● Task objective: Return the records that follow unaltered. Omit every picture.

======== Data shown ========

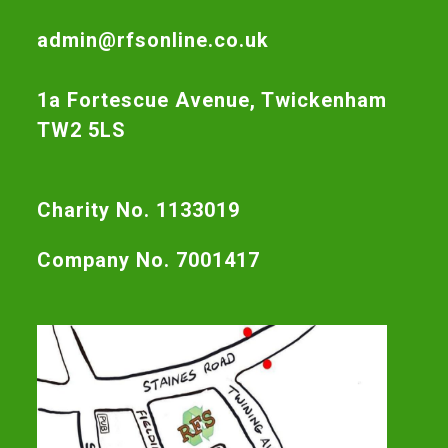
admin@rfsonline.co.uk
1a Fortescue Avenue, Twickenham
TW2 5LS
Charity No. 1133019
Company No. 7001417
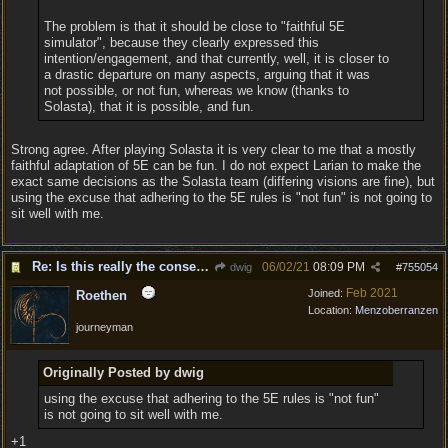
The problem is that it should be close to "faithful 5E
simulator", because they clearly expressed this
intention/engagement, and that currently, well, it is closer to
a drastic departure on many aspects, arguing that it was
not possible, or not fun, whereas we know (thanks to
Solasta), that it is possible, and fun.
Strong agree. After playing Solasta it is very clear to me that a mostly
faithful adaptation of 5E can be fun. I do not expect Larian to make the
exact same decisions as the Solasta team (differing visions are fine), but
using the excuse that adhering to the 5E rules is "not fun" is not going to
sit well with me.
Re: Is this really the consensus?
06/02/21
08:09 PM
dwig
#
755054
Feb 2021
Joined:
Roethen
Location:
Menzoberranzen
journeyman
Originally Posted by dwig
using the excuse that adhering to the 5E rules is "not fun"
is not going to sit well with me.
+1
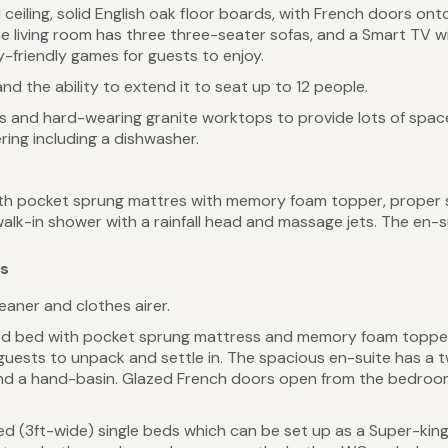
 ceiling, solid English oak floor boards, with French doors onto
e living room has three three-seater sofas, and a Smart TV w
y-friendly games for guests to enjoy.
and the ability to extend it to seat up to 12 people.
ds and hard-wearing granite worktops to provide lots of spac
ring including a dishwasher.
th pocket sprung mattres with memory foam topper, proper 
walk-in shower with a rainfall head and massage jets. The en-
es
aner and clothes airer.
zed bed with pocket sprung mattress and memory foam topper, 
uests to unpack and settle in. The spacious en-suite has a t
nd a hand-basin. Glazed French doors open from the bedroom 
ed (3ft-wide) single beds which can be set up as a Super-king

========

● Written solution:
admin@rfsonline.co.uk
1a Fortescue Avenue, Twickenham
TW2 5LS
Charity No. 1133019
Company No. 7001417
The problem is that it should be close to "faithful 5E
simulator", because they clearly expressed this
intention/engagement, and that currently, well, it is closer to
a drastic departure on many aspects, arguing that it was
not possible, or not fun, whereas we know (thanks to
Solasta), that it is possible, and fun.
Strong agree. After playing Solasta it is very clear to me that a mostly
faithful adaptation of 5E can be fun. I do not expect Larian to make the
exact same decisions as the Solasta team (differing visions are fine), but
using the excuse that adhering to the 5E rules is "not fun" is not going to
sit well with me.
Re: Is this really the consensus?
06/02/21
08:09 PM
dwig
#
755054
Feb 2021
Joined:
Roethen
Location:
Menzoberranzen
journeyman
Originally Posted by dwig
using the excuse that adhering to the 5E rules is "not fun"
is not going to sit well with me.
+1
 ceiling, solid English oak floor boards, with French doors onto
e living room has three three-seater sofas, and a Smart TV w
y-friendly games for guests to enjoy.
and the ability to extend it to seat up to 12 people.
ds and hard-wearing granite worktops to provide lots of spac
ring including a dishwasher.
th pocket sprung mattres with memory foam topper, proper 
walk-in shower with a rainfall head and massage jets. The en-
es
aner and clothes airer.
zed bed with pocket sprung mattress and memory foam topper, 
uests to unpack and settle in. The spacious en-suite has a t
nd a hand-basin. Glazed French doors open from the bedroom 
ed (3ft-wide) single beds which can be set up as a Super-king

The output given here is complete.